Reputation: 101
Consider the following data.frame:
df <- data.frame(ID = 1:3, Name = c("Xiao-Li Meng, Michael Drake, Jennifer Chayes, Chayes, Michael Jordan, John DeNero, Ani Adhikari, Jordan, Mia Scher", "Nenshad Bardoliwalla, Bardoliwalla, Alex Woodie", "Jill McKeon, Jan Nygaard Jensen, Hongyu Zhao, Xinxin (Katie) Zhu, Clive R. Wood") , stringsAsFactors = FALSE)
I would like to remove the duplicates First Name/Last Name if the Full Name is available in the String. Also, no changes made to the string if there is no match. The result should be like the data-frame provided below;
df <- data.frame(ID = 1:3, Name = c("Xiao-Li Meng, Michael Drake, Jennifer Chayes, Chayes, Michael Jordan, John DeNero, Ani Adhikari, Jordan, Mia Scher", "Nenshad Bardoliwalla, Bardoliwalla, Alex Woodie", "Jill McKeon, Jan Nygaard Jensen, Hongyu Zhao, Xinxin (Katie) Zhu, Clive R. Wood"), UniqueName = c("Xiao-Li Meng, Michael Drake, Jennifer Chayes, Michael Jordan, John DeNero, Ani Adhikari, Mia Scher", "Nenshad Bardoliwalla, Alex Woodie", "Jill McKeon, Jan Nygaard Jensen, Hongyu Zhao, Xinxin (Katie) Zhu, Clive R. Wood") , stringsAsFactors = FALSE)

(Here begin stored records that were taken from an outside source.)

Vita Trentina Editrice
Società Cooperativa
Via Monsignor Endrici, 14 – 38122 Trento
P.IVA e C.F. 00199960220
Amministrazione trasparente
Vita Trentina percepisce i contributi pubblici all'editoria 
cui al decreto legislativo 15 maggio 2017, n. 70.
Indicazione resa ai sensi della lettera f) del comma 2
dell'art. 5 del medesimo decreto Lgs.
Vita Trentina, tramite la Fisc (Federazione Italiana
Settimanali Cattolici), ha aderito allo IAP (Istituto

Any Inputs will be really appreciable.
Upvotes: 0
Views: 75
Reputation: 3235
Answer
Use grepl to find strings that [1] do not contain a space, and [2] are present in other names.
Code
df$UniqueName <- sapply(df$Name, function(x) {
sn <- unlist(strsplit(x, split = ", ", fixed = TRUE))
sn2 <- sn[!(!grepl(" ", sn) & sapply(sn, function(y) sum(grepl(y, sn)) > 1))]
paste(sn2, collapse = ", ")
})
Rationale
We use sapply
since each entry needs a lot of work. We essentially perform 3 steps: [1] split the string with strsplit
, [2] subset to keep only those that you want, [3] paste the string back together with paste
.
The reasoning here is that single first or last names do not contain a space, and if they are present in other names then you want to remove them. Hence, we find those that do not have a space (!grepl(" ", sn)
) and that are a substring of another entry (sapply(sn, function(y) sum(grepl(y, sn)) > 1)
). Then, we remove those using [!( )]
.
Upvotes: 1